PASSAGE PROVIDED =
Too much information?
Academics say that anonymising employment tribunal rulings would benefit workers — while government plans national judgments database
Might the principle of open justice be creating new barriers to justice? Could sacked staff win the battle for compensation — but lose the war by becoming unemployable?
In a forthcoming paper, three academics are calling for new safeguards to protect people whose rights may be at risk from the very employment tribunals they rely on to protect them.
At the same time, the Ministry of Justice is working with senior judges to make judgments more widely available in future.
Limits of open justice
First, the academic paper, Online Tribunal Judgments and the Limits of Open Justice, to be published in the Legal Studies journal. It’s written by Jeremias Adams-Prassl, professor of law at Oxford; Abi Adams-Prassl, associate professor of economics at Oxford; and Dr Zoe Adams, research fellow in law at King’s College, Cambridge. Research done by the two Oxford authors, known respectively as Prassl and Adams before they married, played an important part in the decision of the UK Supreme Court to declare employment tribunal fees unlawful in 2017. The Cambridge Adams is no relation.
Since February 2017, all decisions taken by employment tribunals in England and Wales — and Scotland* — have been published on a government website. There are currently more than 75,000 rulings, giving the parties’ names and full details of their disputes.
Judgments such as these may provide academic researchers with a rich source of data about the social world and the law’s role within it, as the authors accept. Before the rulings were published online, though, analysing them was a laborious task. Now, the list of rulings can be searched by keywords (such as the parties’ names), type of case (such as religious discrimination or national security) and date. And that’s not all:
It is also possible to process online judgments in bulk rather than relying on individual search requests; modern scraping and machine learning algorithms facilitate the automatic harvesting of online judgments and extraction of relevant information from within the judgments themselves with only minimal human involvement.

WRITTEN TASK 1 = Render the records, from the start of the records down to the line containing "Identify the document", as a Markdown table with the columns Number and Text, leaving out blank lines and pictures.
The records that come next are unrelated to the article on employment tribunal rulings.

SOURCE RECORDS =
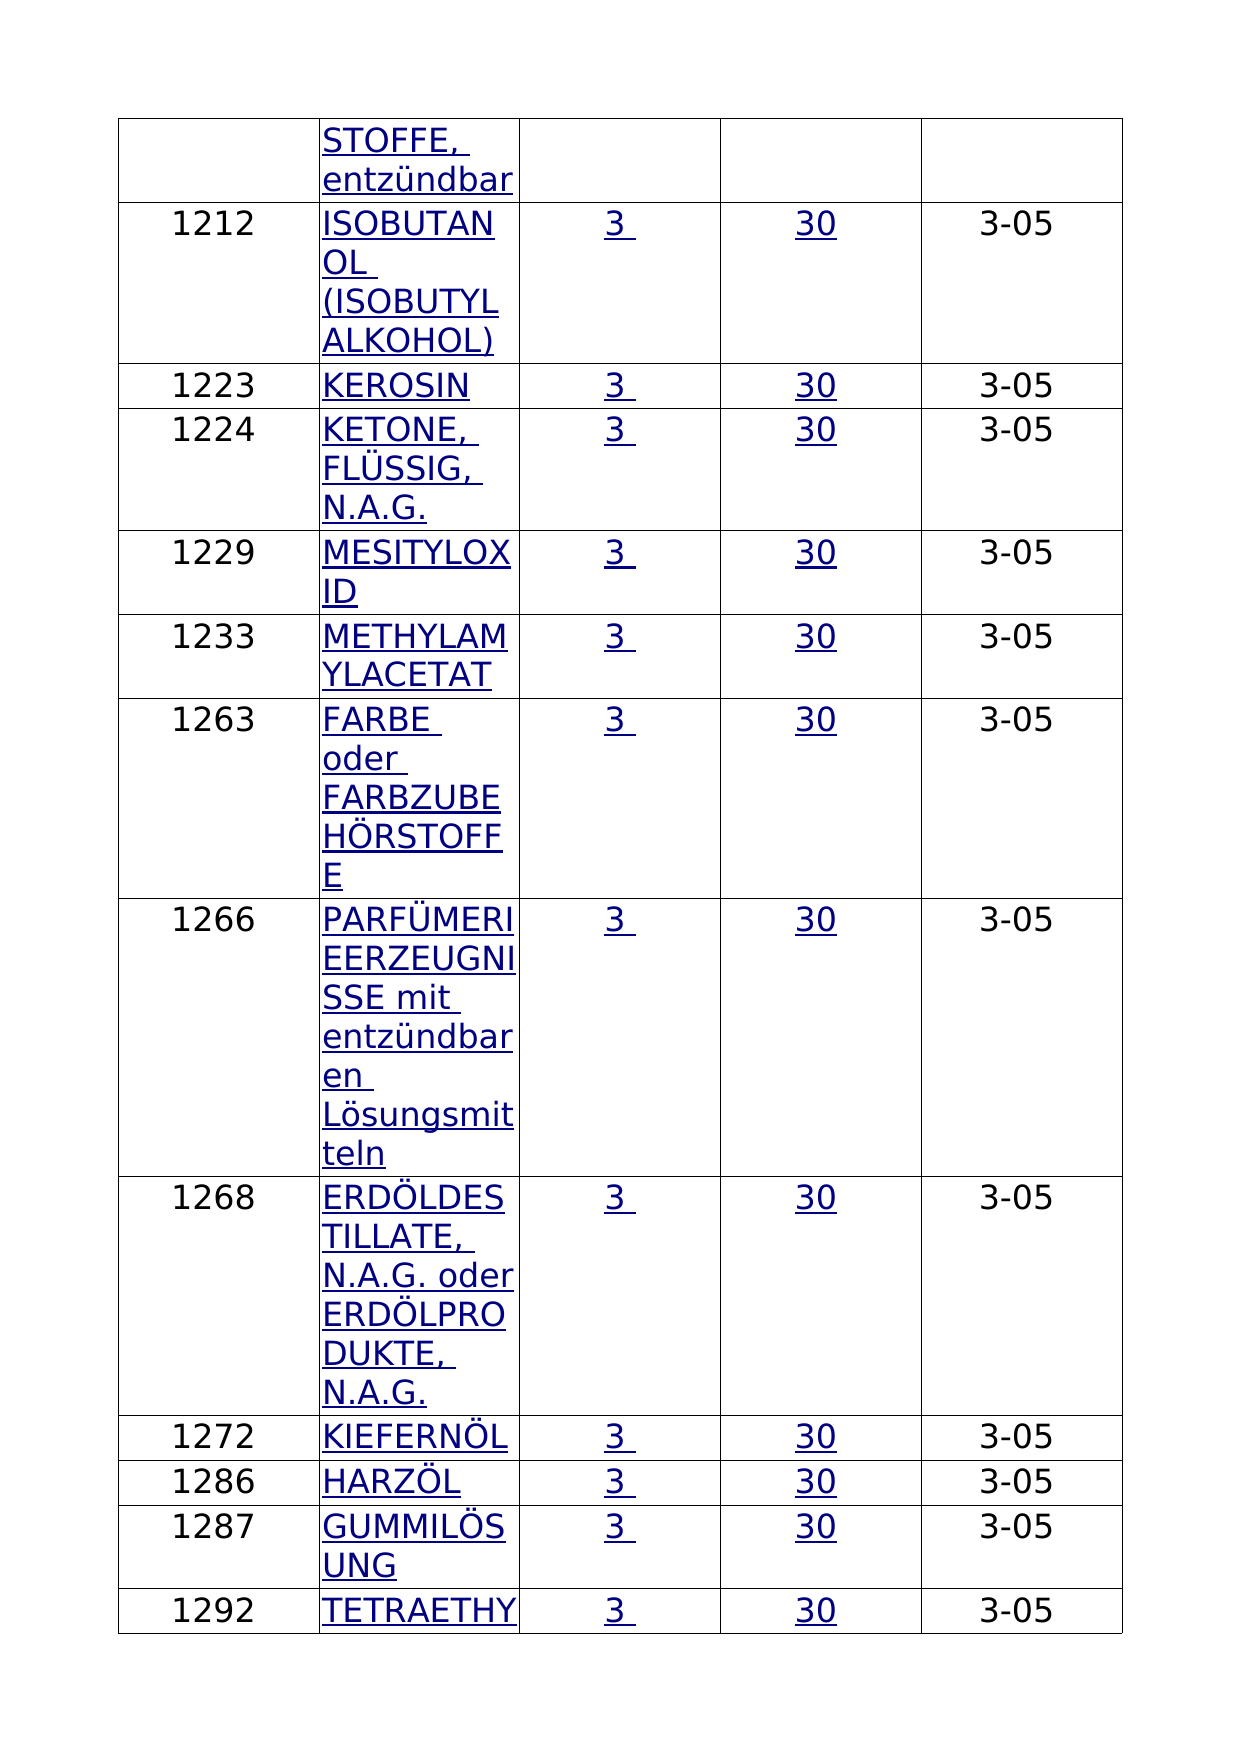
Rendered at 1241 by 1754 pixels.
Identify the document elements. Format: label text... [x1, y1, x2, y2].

table_cell METHYLAMYLACETAT [320, 615, 519, 698]
table_cell 1224 [119, 409, 319, 530]
table_cell 1266 [119, 899, 319, 1176]
table_cell 30 [721, 899, 921, 1176]
table_cell 3 [520, 409, 720, 530]
table_cell 1212 [119, 203, 319, 363]
table_cell 30 [721, 1461, 921, 1504]
table_cell 3-05 [922, 409, 1122, 530]
table_cell 3 [520, 364, 720, 408]
table_cell 1223 [119, 364, 319, 408]
table_cell 3 [520, 1416, 720, 1460]
table_cell 30 [721, 409, 921, 530]
table_cell [119, 119, 319, 202]
table_cell 3-05 [922, 1461, 1122, 1504]
table_cell 1287 [119, 1506, 319, 1588]
table_cell KEROSIN [320, 364, 519, 408]
table_cell 30 [721, 1177, 921, 1415]
table_cell 1286 [119, 1461, 319, 1504]
table_cell 30 [721, 1589, 921, 1633]
table_cell 30 [721, 1506, 921, 1588]
table_cell ERDÖLDESTILLATE, N.A.G. oder ERDÖLPRODUKTE, N.A.G. [320, 1177, 519, 1415]
table_cell 3-05 [922, 899, 1122, 1176]
table_cell 30 [721, 203, 921, 363]
table_cell ISOBUTANOL (ISOBUTYLALKOHOL) [320, 203, 519, 363]
table_cell 3 [520, 1461, 720, 1504]
table_cell 3-05 [922, 1589, 1122, 1633]
table_cell STOFFE, entzündbar [320, 119, 519, 202]
table_cell 3 [520, 531, 720, 614]
table_cell 3 [520, 1177, 720, 1415]
table_cell [520, 119, 720, 202]
table_cell FARBE oder FARBZUBEHÖRSTOFFE [320, 699, 519, 898]
table_cell 30 [721, 531, 921, 614]
table_cell 3-05 [922, 1416, 1122, 1460]
table_cell 3-05 [922, 1506, 1122, 1588]
table_cell KIEFERNÖL [320, 1416, 519, 1460]
table_cell 30 [721, 364, 921, 408]
table_cell MESITYLOXID [320, 531, 519, 614]
table_cell 3 [520, 1589, 720, 1633]
table_cell 3 [520, 899, 720, 1176]
table_cell 1229 [119, 531, 319, 614]
table_cell 3 [520, 615, 720, 698]
table_cell 3-05 [922, 1177, 1122, 1415]
table_cell 3-05 [922, 531, 1122, 614]
table_cell 1233 [119, 615, 319, 698]
table_cell 3-05 [922, 615, 1122, 698]
table_cell PARFÜMERIEERZEUGNISSE mit entzündbaren Lösungsmitteln [320, 899, 519, 1176]
table_cell 30 [721, 615, 921, 698]
table_cell 1268 [119, 1177, 319, 1415]
table_cell 30 [721, 699, 921, 898]
table_cell [922, 119, 1122, 202]
table_cell GUMMILÖSUNG [320, 1506, 519, 1588]
table_cell HARZÖL [320, 1461, 519, 1504]
table_cell 3 [520, 699, 720, 898]
table_cell 3 [520, 203, 720, 363]
table_cell 3 [520, 1506, 720, 1588]
table_cell KETONE, FLÜSSIG, N.A.G. [320, 409, 519, 530]
table_cell 1272 [119, 1416, 319, 1460]
table_cell 3-05 [922, 699, 1122, 898]
table_cell 1292 [119, 1589, 319, 1633]
table_cell 3-05 [922, 203, 1122, 363]
table_cell 1263 [119, 699, 319, 898]
table_cell 30 [721, 1416, 921, 1460]
table_cell TETRAETHY [320, 1589, 519, 1633]
table_cell 3-05 [922, 364, 1122, 408]
table_cell [721, 119, 921, 202]
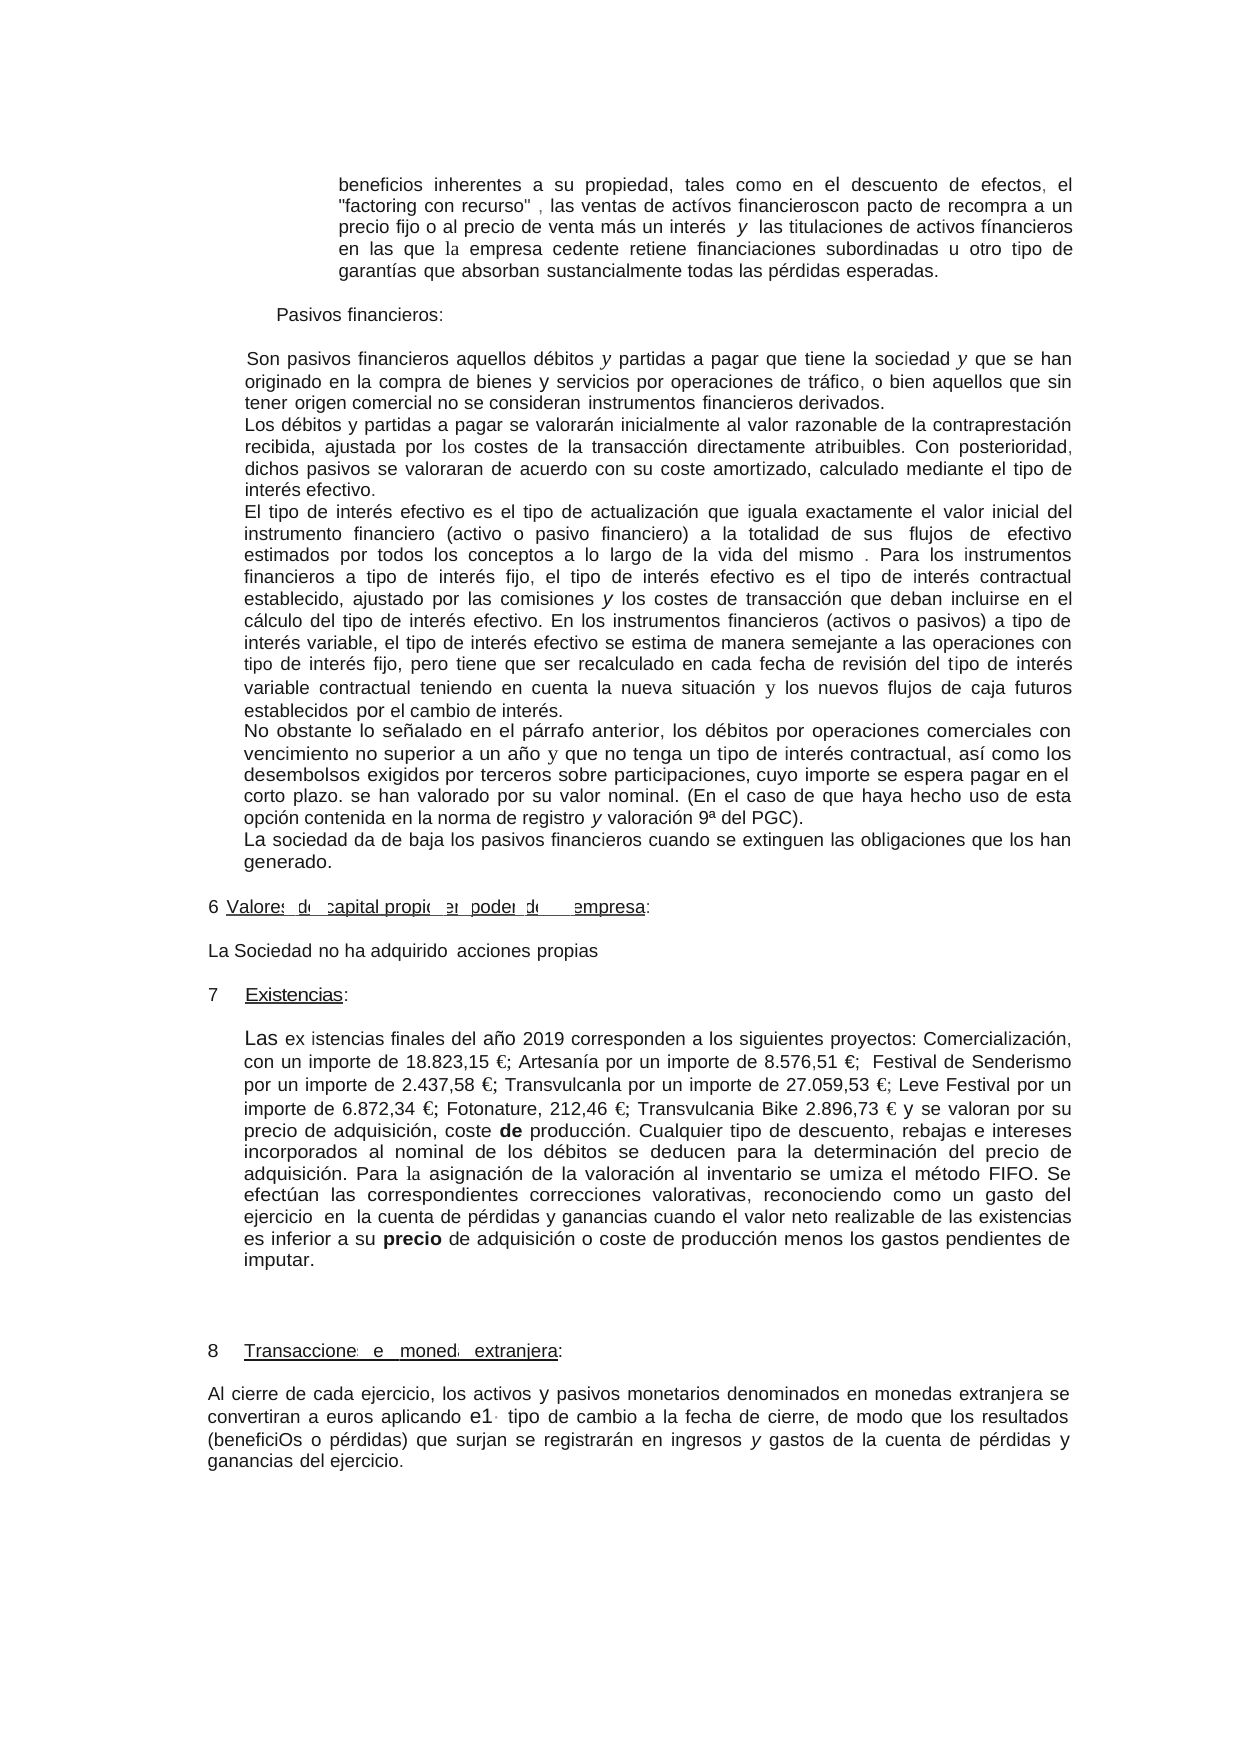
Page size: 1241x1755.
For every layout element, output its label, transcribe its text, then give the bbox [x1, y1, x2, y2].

text corto plazo. se han valorado por su valor nominal. (En el caso de que haya hecho uso de esta opción contenida en la norma de registro y valoración 9ª del PGC). [243, 785, 1071, 828]
text Transacciones en moneda extranjera: [244, 1340, 358, 1359]
text 7 [208, 983, 220, 1005]
text Son pasivos financieros aquellos débitos y partidas a pagar que tiene la sociedad y que se han originado en la compra de bienes y servicios por operaciones de tráfico, o bien aquellos que sin tener origen comercial no se consideran instrumentos financieros derivados. [244, 347, 1072, 413]
text 8 [207, 1340, 221, 1361]
text Existencias: [245, 983, 349, 1005]
text Transacciones en moneda extranjera: [475, 1340, 567, 1361]
text La Sociedad no ha adquirido acciones propias [208, 939, 601, 961]
text No obstante lo señalado en el párrafo anterior, los débitos por operaciones comerciales con vencimiento no superior a un año y que no tenga un tipo de interés contractual, así como los desembolsos exigidos por terceros sobre participaciones, cuyo importe se espera pagar en el [244, 721, 1071, 785]
text La sociedad da de baja los pasivos financieros cuando se extinguen las obligaciones que los han generado. [244, 829, 1071, 872]
text Al cierre de cada ejercicio, los activos y pasivos monetarios denominados en monedas extranjera se convertiran a euros aplicando e1· tipo de cambio a la fecha de cierre, de modo que los resultados (beneficiOs o pérdidas) que surjan se registrarán en ingresos y gastos de la cuenta de pérdidas y ganancias del ejercicio. [207, 1382, 1070, 1471]
text Pasivos financieros: [276, 304, 448, 326]
text 6 Valores de capital propio en poder de la empresa: [575, 895, 656, 917]
text beneficios inherentes a su propiedad, tales como en el descuento de efectos, el "factoring con recurso" , las ventas de actívos financieroscon pacto de recompra a un precio fijo o al precio de venta más un interés y las titulaciones de activos fínancieros en las que la empresa cedente retiene financiaciones subordinadas u otro tipo de garantías que absorban sustancialmente todas las pérdidas esperadas. [338, 174, 1073, 281]
text Las ex istencias finales del año 2019 corresponden a los siguientes proyectos: Comercialización, con un importe de 18.823,15 €; Artesanía por un importe de 8.576,51 €; Festival de Senderismo por un importe de 2.437,58 €; Transvulcanla por un importe de 27.059,53 €; Leve Festival por un importe de 6.872,34 €; Fotonature, 212,46 €; Transvulcania Bike 2.896,73 € y se valoran por su precio de adquisición, coste de producción. Cualquier tipo de descuento, rebajas e intereses incorporados al nominal de los débitos se deducen para la determinación del precio de adquisición. Para la asignación de la valoración al inventario se umiza el método FIFO. Se efectúan las correspondientes correcciones valorativas, reconociendo como un gasto del ejercicio en la cuenta de pérdidas y ganancias cuando el valor neto realizable de las existencias es inferior a su precio de adquisición o coste de producción menos los gastos pendientes de imputar. [244, 1027, 1072, 1270]
text El tipo de interés efectivo es el tipo de actualización que iguala exactamente el valor inicial del instrumento financiero (activo o pasivo financiero) a la totalidad de sus flujos de efectivo estimados por todos los conceptos a lo largo de la vida del mismo . Para los instrumentos financieros a tipo de interés fijo, el tipo de interés efectivo es el tipo de interés contractual establecido, ajustado por las comisiones y los costes de transacción que deban incluirse en el cálculo del tipo de interés efectivo. En los instrumentos financieros (activos o pasivos) a tipo de interés variable, el tipo de interés efectivo se estima de manera semejante a las operaciones con tipo de interés fijo, pero tiene que ser recalculado en cada fecha de revisión del tipo de interés variable contractual teniendo en cuenta la nueva situación y los nuevos flujos de caja futuros establecidos por el cambio de interés. [244, 501, 1073, 721]
text Transacciones en moneda extranjera: [400, 1340, 459, 1359]
text Los débitos y partidas a pagar se valorarán inicialmente al valor razonable de la contraprestación recibida, ajustada por los costes de la transacción directamente atribuibles. Con posterioridad, dichos pasivos se valoraran de acuerdo con su coste amortizado, calculado mediante el tipo de interés efectivo. [244, 413, 1073, 501]
text 6 Valores de capital propio en poder de la empresa: [208, 895, 346, 917]
text 6 Valores de capital propio en poder de la empresa: [328, 895, 430, 914]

WRITTEN TASK 2 = Continue the article on employment tribunal rulings from where it stops.

FINAL ANSWER 1 =
| Number | Text |
|---|---|
| 1 | Rendered at 1241 by 1754 pixels. |
| 2 | Identify the document elements. Format: label text... [x1, y1, x2, y2]. |

FINAL ANSWER 2 =
This sort of information is worth money. Solomonic Ltd is a London-based data analytics company. It says:
We equip lawyers, their clients, funders, insurers and others with the necessary data, analytics and intelligence to enhance decision-making and advice throughout the lifetime of a case. This gives users a significant competitive advantage.
In 2019, Solomonic announced that it was developing a product that would help parties involved in employment tribunal claims “to make more informed, data-backed decisions”. The product was based on analysing thousands of employment tribunal judgments. As the company’s development director explained, the platform would answer questions such as
What are my chances of success?
What damages are likely to be awarded?
Should I try to settle?
How has my judge decided cases like mine before?
How long will it take for my case to be heard?
Litigation intelligence is perfectly legal and widely used; indeed, clients might regard their lawyers as negligent if they fail to take advantage of it in appropriate circumstances. But individuals taking employers to tribunals will need to consider whether paying for this sort of advice is cost-effective.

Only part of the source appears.